Bu durumu protesto için özellikle sendikaların bir takım eylemler yapmayı planlamakta olduğunu aktaran Şener, ancak mevcut iktidarın demokratik eylemleri bastırmayı, sindirmeyi varlık nedeni olarak gördüğünü iddia etti. Şener, Türkiye'nin çok partili siyasi hayata geçtiği günden bu güne kadar demokratik eylemleri bastırma ve yok etme çabasında olan bir iktidarla hiç karşılaşmadığını ileri sürdü.
Şener şöyle devam etti: "Demokrasi tarihimizde ilk kez bir siyasi iktidar var, anayasal hakları, gösteri ve yürüyüş hakkını, protesto hakkını ve demokratik eylemleri bastırmaya, sindirmeye hatta bunlar suçmuş gibi kamuoyunu yanlış yönlendirmeye yönelik davranışlar ve açıklamalar içerisine girmektedir. Şu anda Türkiye'nin içinde bulunduğu en önemli sorunlardan biri de siyasal iktidarın anti demokratik tutumudur, anti demokratik davranışıdır."
Afyonkarahisar'dan bu noktaya dikkat çektiklerini ve hükümeti uyardıklarını dile getiren Şener, "Bir ülkede eylemlerin yapılması değil, eylemsizlik tehlikelidir.
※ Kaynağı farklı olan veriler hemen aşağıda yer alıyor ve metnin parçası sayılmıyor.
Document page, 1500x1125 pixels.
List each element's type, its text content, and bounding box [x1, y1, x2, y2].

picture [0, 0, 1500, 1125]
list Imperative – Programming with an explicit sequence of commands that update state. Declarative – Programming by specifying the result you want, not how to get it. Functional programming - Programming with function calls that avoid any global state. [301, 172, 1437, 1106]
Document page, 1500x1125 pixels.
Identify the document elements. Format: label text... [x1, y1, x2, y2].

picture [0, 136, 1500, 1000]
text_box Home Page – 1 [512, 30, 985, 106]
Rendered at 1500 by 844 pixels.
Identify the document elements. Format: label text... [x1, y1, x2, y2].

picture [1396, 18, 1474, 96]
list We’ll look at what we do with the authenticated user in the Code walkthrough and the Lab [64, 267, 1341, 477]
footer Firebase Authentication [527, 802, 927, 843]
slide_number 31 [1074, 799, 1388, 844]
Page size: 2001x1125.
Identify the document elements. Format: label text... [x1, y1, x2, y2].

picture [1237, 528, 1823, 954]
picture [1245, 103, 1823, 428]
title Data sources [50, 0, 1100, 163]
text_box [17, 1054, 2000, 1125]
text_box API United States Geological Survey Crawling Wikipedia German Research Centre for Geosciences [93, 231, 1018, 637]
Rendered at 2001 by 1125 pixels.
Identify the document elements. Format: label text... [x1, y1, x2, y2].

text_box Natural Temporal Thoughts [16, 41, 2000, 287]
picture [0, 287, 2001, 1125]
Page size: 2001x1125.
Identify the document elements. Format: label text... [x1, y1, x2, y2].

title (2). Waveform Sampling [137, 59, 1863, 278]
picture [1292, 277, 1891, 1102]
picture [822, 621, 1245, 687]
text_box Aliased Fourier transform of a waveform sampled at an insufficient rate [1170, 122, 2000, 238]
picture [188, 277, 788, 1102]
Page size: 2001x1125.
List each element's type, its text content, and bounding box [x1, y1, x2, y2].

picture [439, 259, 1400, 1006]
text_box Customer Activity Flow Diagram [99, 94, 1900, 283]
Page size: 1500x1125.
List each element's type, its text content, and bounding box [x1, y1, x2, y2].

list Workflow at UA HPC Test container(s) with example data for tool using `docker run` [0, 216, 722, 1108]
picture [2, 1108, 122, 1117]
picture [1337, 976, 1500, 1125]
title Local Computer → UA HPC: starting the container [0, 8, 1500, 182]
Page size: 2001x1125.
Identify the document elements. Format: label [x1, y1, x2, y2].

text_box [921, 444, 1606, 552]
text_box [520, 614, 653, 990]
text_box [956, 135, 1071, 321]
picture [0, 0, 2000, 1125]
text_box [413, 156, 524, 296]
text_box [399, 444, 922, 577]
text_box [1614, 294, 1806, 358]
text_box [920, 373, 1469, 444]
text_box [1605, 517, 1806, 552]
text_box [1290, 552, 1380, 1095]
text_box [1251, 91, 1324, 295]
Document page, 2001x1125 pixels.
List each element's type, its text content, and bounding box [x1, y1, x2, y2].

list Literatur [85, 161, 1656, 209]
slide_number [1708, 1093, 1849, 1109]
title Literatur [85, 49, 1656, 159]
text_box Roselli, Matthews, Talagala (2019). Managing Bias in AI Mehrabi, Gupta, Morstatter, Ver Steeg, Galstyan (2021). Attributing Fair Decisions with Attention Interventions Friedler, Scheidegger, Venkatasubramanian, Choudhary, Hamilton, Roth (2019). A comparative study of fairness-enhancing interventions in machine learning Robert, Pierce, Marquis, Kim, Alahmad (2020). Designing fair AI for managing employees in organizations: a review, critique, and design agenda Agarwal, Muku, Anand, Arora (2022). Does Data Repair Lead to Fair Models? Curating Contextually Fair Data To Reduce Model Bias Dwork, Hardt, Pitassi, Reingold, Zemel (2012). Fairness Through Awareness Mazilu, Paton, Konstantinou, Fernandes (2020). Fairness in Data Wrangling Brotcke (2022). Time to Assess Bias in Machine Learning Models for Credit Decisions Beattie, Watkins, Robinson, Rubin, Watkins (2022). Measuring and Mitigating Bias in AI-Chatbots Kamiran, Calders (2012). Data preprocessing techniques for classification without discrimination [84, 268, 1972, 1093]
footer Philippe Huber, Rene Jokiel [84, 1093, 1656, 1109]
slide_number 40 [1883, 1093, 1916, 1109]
Bir ülkenin başına gelebilecek tehlike o ülkede sivil toplum kuruluşlarının vatandaşların gösteri yapmaları eylem yapmaları, hükümeti, Başbakan'ı protesto etmeleri değildir. Tehlikeli olan eylem yapamamalarıdır. Tehlikeli olan Başbakanı, bakanları, hükümeti protesto edememeleridir. Eğer bunu kamu otoritesini kullanan güç olarak siyasi iktidar oluşturmaya çaba harcıyorsa ki; şu anda Türkiye'de bu vardır. Bu daha büyük bir tehlikedir. Onun için hükümeti uyarıyoruz. Türkiye'nin demokrasi standardını bozan bu tür anlayışlardan konuşmalardan ve faaliyetlerden vazgeçin." dedi.
Siyaset ülke sorunlarını çözmek için var olduğunu ve siyaset hizmet yeri olduğunu belirten Şener, ancak Türkiye'de siyasetin bir kavga mekânı haline geldiğini söyledi.
Şener, "Bu kavga ortamının ise siyaseti çözüm üreten, ülkedeki dertleri, sıkıntıları gideren küresel rekabet koşullarında ülkemizin rekabet gücünü artıran bir niteliğe sahip olmaktan uzaklaştırmakta, tam aksine doğrudan doğruya siyasetin kendisi de sorun haline dönüşmektedir. Yani Türkiye'deki mevcut siyaset doğrudan doğruya sorun üreten bir siyaset haline gelmiştir." diye konuştu.
Şener, Türkiye'de kaygıları, endişeleri derinleştiren ve geleceği sora sokan bir siyasi iktidar olduğunu ve politikalarla, bu anlayışla, bu siyaset yapma biçimiyle, kini, nefreti derinleştiren siyaset üslubuyla, hakaretleri hoyrat cümleleri peş peşe dizmeyi siyaset olarak gören iktidar ve muhalefet partilerinin üslubuyla Türkiye'nin hiçbir sorunu çözülemeyeceğini söyledi.